Pet Consider

Can Rabbits Eat Runner Beans?

Can Rabbits Have Runner Beans?

Many of the pets we share our homes with are fairly easy to feed—as long as you take the time and effort to do a little research, you can usually find high-quality kibble, wet food, or dried mixes that will meet all of the daily dietary needs of your cat, dog, hamster, or bird. We often treat our pets to small quantities of other animal-safe foods, but, for the most part, we are comfortable covering their key nutrients with these specially formulated mixes.

And then there are rabbits. While our other animal companions frequently eat dried food out of packages on a daily basis, rabbits have to eat fresh, high-quality roughage. Most rabbit parents are instructed to give their furry children mostly hay, but also to supplement their diet with moderate amounts of other fresh plant foods. Legumes are one of the healthiest plant foods for us humans, and runner beans grow in many of our backyard gardens, so they seem like a good candidate for our pets’ meals. Unlike more mild legumes, runner beans have a strong, distinctive flavor and a rough texture that is hard to ignore. But is this strong flavor indicative of something that might be dangerous to our pets? 
 
Can you give your rabbit runner beans?

The answer is no, rabbits should not eat any quantity of runner beans. While many plant foods are not recommended for rabbits due to their high starch or fat content—both of which are present in runner beans—this plant also contains substances that are quite toxic to rabbits. So, in addition to being an unhealthy food, runner beans are poisonous! If you have already given your furry friend a taste of runner beans, do not panic. It is possible that your rabbit will be able to tolerate a small quantity of this food without suffering any real consequences. Do not, however, let it become a habit!

Health Benefits?

runner beansEven aside from their toxicity, runner beans are not a great source of nutrition for rabbits. It is true that they contain many micronutrients that are beneficial to humans. In other foods, these nutrients are also very helpful for bunnies. Some nutrients found in runner beans, like Vitamin A, Vitamin K, Vitamin C, and assorted antioxidants, are just as good for your bun as they are for you. Vitamin A plays a role in protecting and maintaining eye health, and Vitamin C helps to boost the immune system and fight disease. The antioxidants found in runner beans help combat free radicals, which reduces the risk of chronic disease and inflammation.
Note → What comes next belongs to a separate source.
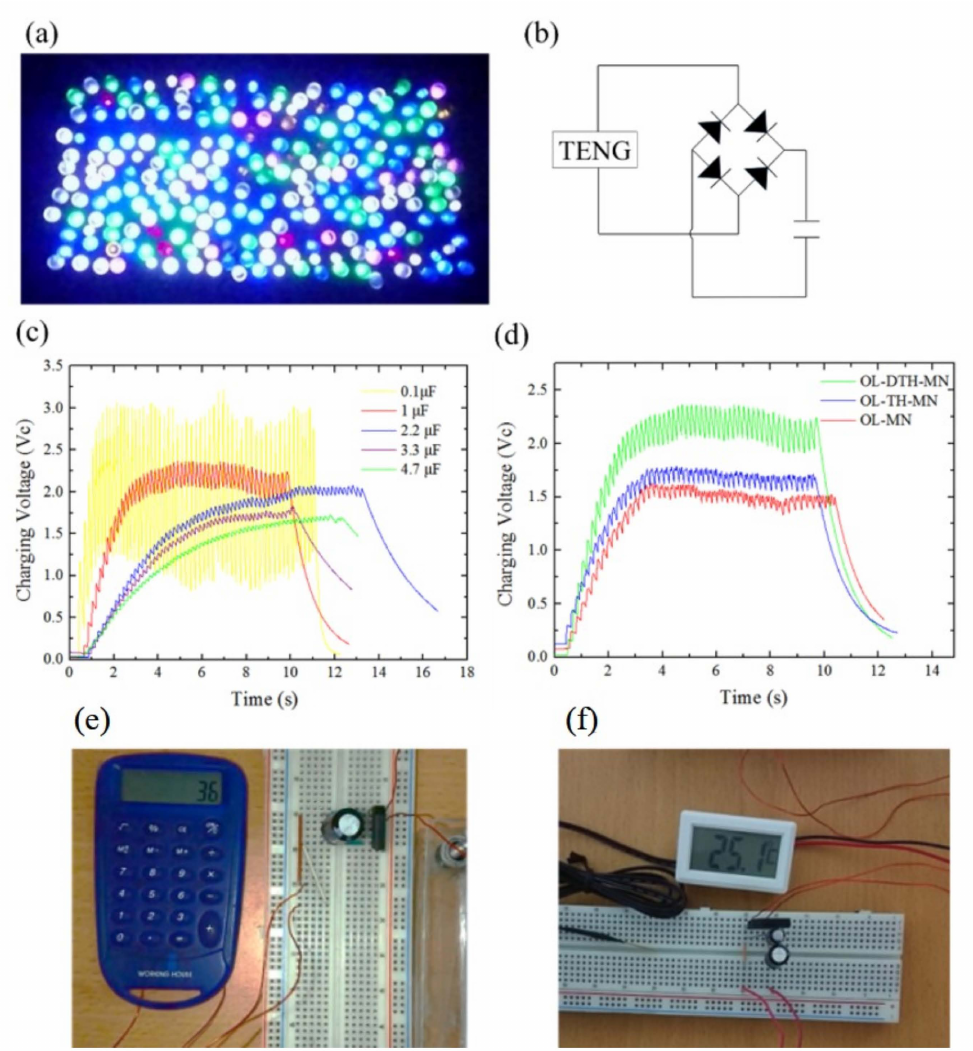
Figure 33. Lighting and energy storage: ( a ) OL-DTH-MN–TENG driving 226 LEDs of six different colors contacted in series, ( b ) circuit design for charging, ( c ) charging voltage of OL-DTH-MN-TENG from 0.1 µ F to 4.7 µ F capacitor, ( d ) the charging voltage curve on a 1 µ F capacitor of OL-MN- TENG, OL-TH-MN-TENG, and OL-DTH-MN-TENG; ( e ) the direct drive of the calculator, ( f ) the self-powered temperature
Unfortunately, for rabbits, runner beans are a poor vessel for these micronutrients. Like other legumes, they are high in starch and protein, yet low in the type of fiber that bunnies need to thrive. Rabbits are unique among herbivores. As grazers, they have evolved to eat not calorie-dense foods like nuts, seeds, and fruits, but low-calorie, high-cellulose foods such as hay and grass. Their gastrointestinal tract actually relies on indigestible fiber to run properly.
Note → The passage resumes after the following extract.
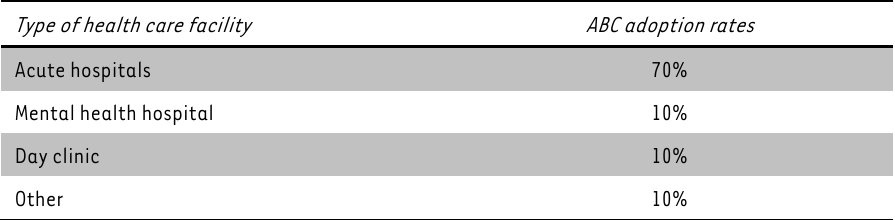
Breakdown of the different types of health care facilities that have adopted ABC Type of health care facility ABC adoption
Rabbits have a special pocket inside their digestive tract called the caecum, where fiber is separated and fermented. The fiber sits inside of this pocket until it is digested by bacteria which release the nutrients, making them available for the rabbit’s body to absorb. The large amounts of fiber are what keep food flowing smoothly through the stomach, caecum, and intestines. Without large quantities of fiber, these organs can’t empty properly. As a result, digestion can stagnate, resulting in gastrointestinal motility problems that can range in seriousness from mildly uncomfortable to life-threatening. If your rabbit has any digestive problems, they should only eat hay and water until the problems rectify themselves or you receive a diagnosis from a veterinarian.

Things to Consider

That said, the biggest reason to avoid giving your rabbit runner beans is the toxicity. While there are many foods that are unhealthy for rabbits because they can disrupt digestion, runner beans have the additional risk of causing toxicity. Many bunnies appear to be able to handle consuming a small amount of this bean on occasion, which may lead well-meaning pet parents to believe that it is safe.

Sadly, many pet parents have accidentally killed their pets by feeding them runner beans. Because rabbits are unable to vomit, toxic foods are even more dangerous for your bunny than they would be for your cat or dog, so it is up to you to keep these legumes out of their reach. If your rabbit has consumed a significant portion of runner beans, or if their behavior begins to change, seek veterinary care immediately.

Final Thoughts

In conclusion, runner beans are not a safe food for rabbits to consume. They are too high in starch, too high in protein, too low in fiber, and full of toxic chemicals that can kill your rabbit in significant amounts. Keep this legume off your rabbit’s plate completely.